Eddie Mcguire faces ‘confronting’ Goodes reality
THE documentary on Adam Goodes has captured the nation's attention and thrust the conversation of racism into the spotlight.
The Final Quarter aired on Channel 10 on Thursday night, showing footage of several prominent media personalities making comments about the two-time Brownlow medallist.
Its airing led to an outpouring of emotion and support for the former Sydney Swans star who walked away from the game in 2015.
One big-name personality who features in the documentary is Collingwood president and media veteran Eddie McGuire.
McGuire came under heavy criticism for an on-air gaffe in 2013 when he suggested Goodes be used to promote the King Kong musical.
McGuire addressed the film on his breakfast radio show on Friday morning, saying it gave him "a bit of a kicking".
"It's very confronting and it's heartbreaking to be involved in it in a negative way," he said on Triple M's The Hot Breakfast.
"I encourage people to watch this documentary. What you have to do in these situations is you have to front up to things. It's an eye-opener. And if that's the bottom line, it's been a worthwhile exercise."
The film quickly became a trending subject in Australia overnight. It will be provided to every school and sporting club throughout the country.
McGuire said there were plans for Goodes to conduct a Q&A session at his son's school.
"I hope it gives us an opportunity to, if it's applicable to Adam, to get Adam back into the game," he said.
"I really want to open up and talk about things and be open to a solution. We want people to understand … and look after indigenous footballers."
On the same day the film premiered at the Sydney Film Festival, the AFL issued an "unreserved apology" to Goodes over its inaction.
"The treatment of Adam challenges us, and our right to be considered Australia's indigenous football code. Adam, who represents so much that is good and unique about our game, was subject to treatment that drove him from football. The game did not do enough to stand with him and call it out," the statement read.
"We apologise unreservedly for our failures during this period."
The Project host Waleed Aly hosted a special edition of the show following the films showing, along with indigenous representatives and guests from the media and sporting world.
He ended the night asking a key question about where to go from here as a nation.
"It seems that what began as personal torment for Adam quickly became a national controversy," he said.
"The question now really is whether it can become a productive national conversation.
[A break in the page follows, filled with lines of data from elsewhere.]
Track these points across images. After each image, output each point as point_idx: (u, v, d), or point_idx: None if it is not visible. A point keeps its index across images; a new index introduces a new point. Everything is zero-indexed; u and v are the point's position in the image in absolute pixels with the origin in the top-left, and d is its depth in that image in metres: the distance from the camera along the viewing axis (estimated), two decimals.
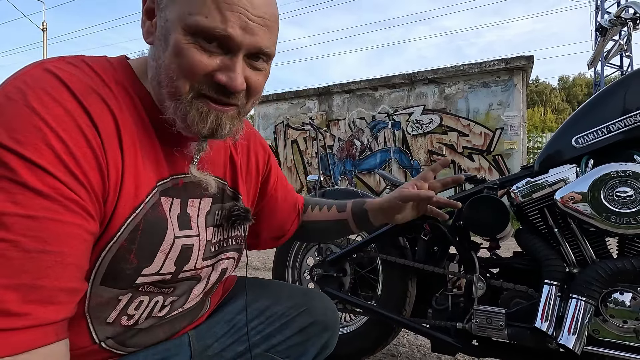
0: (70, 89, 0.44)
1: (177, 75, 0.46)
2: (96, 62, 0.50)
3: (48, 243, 0.39)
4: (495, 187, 1.17)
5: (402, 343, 1.66)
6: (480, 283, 1.10)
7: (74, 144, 0.42)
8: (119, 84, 0.50)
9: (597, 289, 0.91)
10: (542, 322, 0.94)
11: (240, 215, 0.63)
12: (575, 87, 34.02)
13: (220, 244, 0.64)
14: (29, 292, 0.38)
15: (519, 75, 6.44)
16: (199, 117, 0.48)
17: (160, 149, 0.53)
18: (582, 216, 0.94)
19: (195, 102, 0.48)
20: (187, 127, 0.49)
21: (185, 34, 0.45)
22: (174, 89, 0.47)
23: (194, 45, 0.45)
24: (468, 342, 1.13)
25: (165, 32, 0.47)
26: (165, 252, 0.53)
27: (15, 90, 0.42)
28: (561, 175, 1.01)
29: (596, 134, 1.01)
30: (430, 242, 1.30)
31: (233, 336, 0.70)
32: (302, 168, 8.30)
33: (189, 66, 0.46)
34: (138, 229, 0.49)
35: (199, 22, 0.44)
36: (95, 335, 0.52)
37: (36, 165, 0.39)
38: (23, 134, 0.39)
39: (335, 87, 7.97)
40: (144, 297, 0.54)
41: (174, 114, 0.49)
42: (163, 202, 0.53)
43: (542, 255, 1.01)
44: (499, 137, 6.57)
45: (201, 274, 0.61)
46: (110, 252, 0.47)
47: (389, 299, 1.34)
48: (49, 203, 0.39)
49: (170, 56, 0.46)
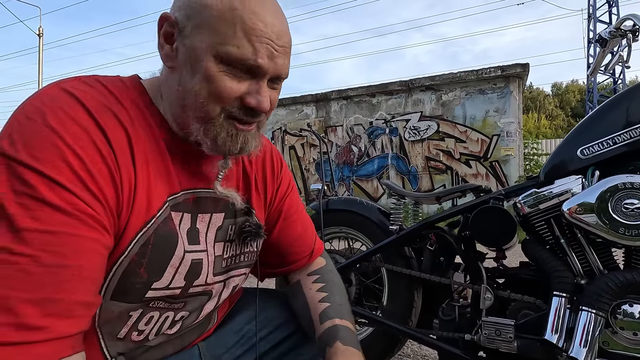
0: (86, 107, 0.46)
1: (207, 100, 0.49)
2: (110, 82, 0.51)
3: (66, 257, 0.40)
4: (501, 198, 1.17)
5: (407, 353, 1.65)
6: (488, 294, 1.10)
7: (90, 160, 0.44)
8: (132, 103, 0.52)
9: (607, 300, 0.91)
10: (553, 334, 0.93)
11: (251, 231, 0.63)
12: (568, 94, 34.47)
13: (232, 260, 0.63)
14: (47, 305, 0.39)
15: (515, 82, 6.52)
16: (229, 139, 0.51)
17: (172, 164, 0.54)
18: (590, 227, 0.94)
19: (225, 125, 0.51)
20: (216, 148, 0.52)
21: (216, 63, 0.48)
22: (204, 114, 0.50)
23: (224, 73, 0.48)
24: (475, 353, 1.12)
25: (193, 60, 0.49)
26: (175, 267, 0.53)
27: (34, 109, 0.44)
28: (567, 187, 1.01)
29: (602, 145, 1.02)
30: (436, 252, 1.30)
31: (243, 346, 0.69)
32: (299, 174, 8.30)
33: (220, 92, 0.49)
34: (149, 243, 0.50)
35: (231, 53, 0.47)
36: (106, 351, 0.52)
37: (54, 181, 0.41)
38: (42, 151, 0.41)
39: (333, 93, 8.01)
40: (154, 313, 0.54)
41: (203, 136, 0.51)
42: (174, 217, 0.54)
43: (550, 266, 1.01)
44: (495, 144, 6.62)
45: (213, 290, 0.61)
46: (121, 267, 0.48)
47: (395, 309, 1.34)
48: (66, 218, 0.41)
49: (201, 83, 0.48)
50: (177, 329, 0.59)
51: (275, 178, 0.71)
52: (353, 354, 0.59)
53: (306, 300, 0.70)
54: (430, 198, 1.40)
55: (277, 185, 0.71)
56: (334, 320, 0.64)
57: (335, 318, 0.65)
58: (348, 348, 0.60)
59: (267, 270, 0.75)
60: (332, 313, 0.66)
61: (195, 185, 0.57)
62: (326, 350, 0.61)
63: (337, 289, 0.72)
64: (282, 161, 0.73)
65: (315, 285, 0.71)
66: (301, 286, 0.72)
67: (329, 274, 0.75)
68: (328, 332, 0.63)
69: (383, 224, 1.40)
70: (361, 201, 1.51)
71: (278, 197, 0.71)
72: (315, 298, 0.69)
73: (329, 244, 1.58)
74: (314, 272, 0.74)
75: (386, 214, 1.44)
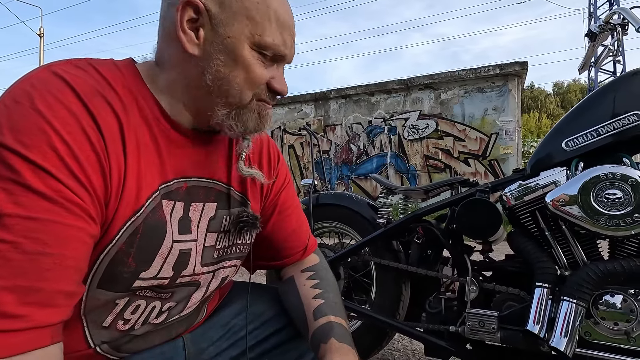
0: (76, 91, 0.44)
1: (242, 86, 0.53)
2: (103, 65, 0.50)
3: (48, 245, 0.39)
4: (487, 190, 1.17)
5: (397, 348, 1.65)
6: (473, 286, 1.10)
7: (78, 146, 0.43)
8: (125, 87, 0.50)
9: (588, 291, 0.91)
10: (534, 324, 0.94)
11: (248, 221, 0.62)
12: (569, 93, 34.38)
13: (224, 251, 0.63)
14: (27, 294, 0.38)
15: (513, 80, 6.51)
16: (260, 119, 0.56)
17: (165, 152, 0.53)
18: (573, 218, 0.94)
19: (256, 107, 0.56)
20: (246, 129, 0.56)
21: (252, 51, 0.52)
22: (238, 99, 0.53)
23: (257, 61, 0.53)
24: (461, 345, 1.12)
25: (230, 48, 0.51)
26: (164, 257, 0.52)
27: (23, 92, 0.42)
28: (552, 178, 1.02)
29: (586, 137, 1.02)
30: (423, 246, 1.30)
31: (229, 340, 0.69)
32: (299, 173, 8.31)
33: (254, 78, 0.53)
34: (137, 232, 0.49)
35: (268, 43, 0.52)
36: (90, 340, 0.51)
37: (40, 167, 0.40)
38: (28, 136, 0.40)
39: (332, 92, 8.01)
40: (140, 302, 0.54)
41: (234, 120, 0.54)
42: (164, 206, 0.53)
43: (533, 257, 1.01)
44: (494, 142, 6.61)
45: (200, 280, 0.60)
46: (109, 255, 0.47)
47: (383, 302, 1.34)
48: (51, 205, 0.40)
49: (236, 69, 0.52)
50: (164, 319, 0.58)
51: (272, 171, 0.70)
52: (347, 350, 0.59)
53: (300, 296, 0.69)
54: (418, 192, 1.40)
55: (274, 178, 0.71)
56: (329, 317, 0.64)
57: (330, 315, 0.64)
58: (343, 345, 0.59)
59: (260, 262, 0.74)
60: (326, 310, 0.65)
61: (188, 173, 0.56)
62: (320, 347, 0.60)
63: (331, 286, 0.72)
64: (280, 155, 0.73)
65: (310, 282, 0.71)
66: (295, 282, 0.72)
67: (323, 271, 0.74)
68: (322, 328, 0.63)
69: (372, 218, 1.41)
70: (350, 195, 1.51)
71: (274, 190, 0.71)
72: (309, 294, 0.68)
73: (319, 238, 1.58)
74: (308, 269, 0.73)
75: (375, 208, 1.44)
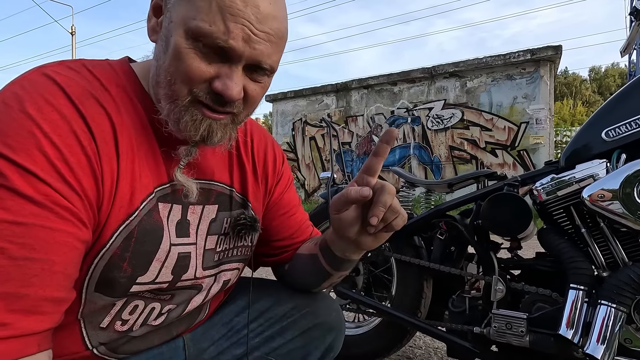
0: (67, 93, 0.43)
1: (175, 78, 0.46)
2: (96, 66, 0.49)
3: (36, 250, 0.38)
4: (516, 184, 1.10)
5: (419, 345, 1.61)
6: (500, 285, 1.04)
7: (68, 150, 0.41)
8: (119, 87, 0.49)
9: (630, 294, 0.84)
10: (568, 329, 0.87)
11: (246, 224, 0.61)
12: (607, 78, 32.39)
13: (225, 254, 0.62)
14: (12, 301, 0.37)
15: (545, 66, 6.17)
16: (192, 124, 0.47)
17: (161, 153, 0.52)
18: (613, 215, 0.87)
19: (190, 108, 0.47)
20: (178, 131, 0.49)
21: (186, 38, 0.44)
22: (171, 92, 0.47)
23: (193, 51, 0.44)
24: (486, 347, 1.07)
25: (167, 33, 0.46)
26: (161, 261, 0.51)
27: (12, 95, 0.42)
28: (590, 171, 0.93)
29: (629, 126, 0.93)
30: (447, 242, 1.25)
31: (231, 339, 0.67)
32: (320, 165, 8.28)
33: (187, 71, 0.45)
34: (132, 237, 0.48)
35: (201, 29, 0.43)
36: (88, 341, 0.51)
37: (28, 171, 0.39)
38: (16, 139, 0.39)
39: (353, 82, 7.89)
40: (139, 302, 0.53)
41: (167, 116, 0.48)
42: (160, 209, 0.52)
43: (567, 257, 0.94)
44: (524, 132, 6.32)
45: (202, 284, 0.59)
46: (103, 260, 0.46)
47: (404, 300, 1.30)
48: (39, 210, 0.39)
49: (170, 58, 0.45)
50: (163, 320, 0.57)
51: (276, 171, 0.69)
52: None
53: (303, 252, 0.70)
54: (442, 185, 1.34)
55: (278, 179, 0.70)
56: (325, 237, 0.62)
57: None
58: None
59: (262, 259, 0.73)
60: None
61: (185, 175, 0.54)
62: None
63: None
64: (284, 155, 0.72)
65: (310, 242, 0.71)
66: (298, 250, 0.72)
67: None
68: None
69: None
70: None
71: (277, 190, 0.70)
72: (309, 245, 0.70)
73: None
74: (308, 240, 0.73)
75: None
And the answer to that question rests with each of us."
Journalist for The Australian Chip Le Grand told the show that one of the most "disturbing" aspects of the documentary was that it highlighted how "a lot of us don't seem to even know racism when we see it".
He also said the AFL's failure to step in and help Goodes was "such a failure of leadership".
"They just needed someone to clearly stand up, and it was Gill McLachlan's time, in that instance, to just say: 'Look, yes, it is complicated but, clearly, race is a part of this, it's a big part of this, it's ugly and it has to stop'," he said.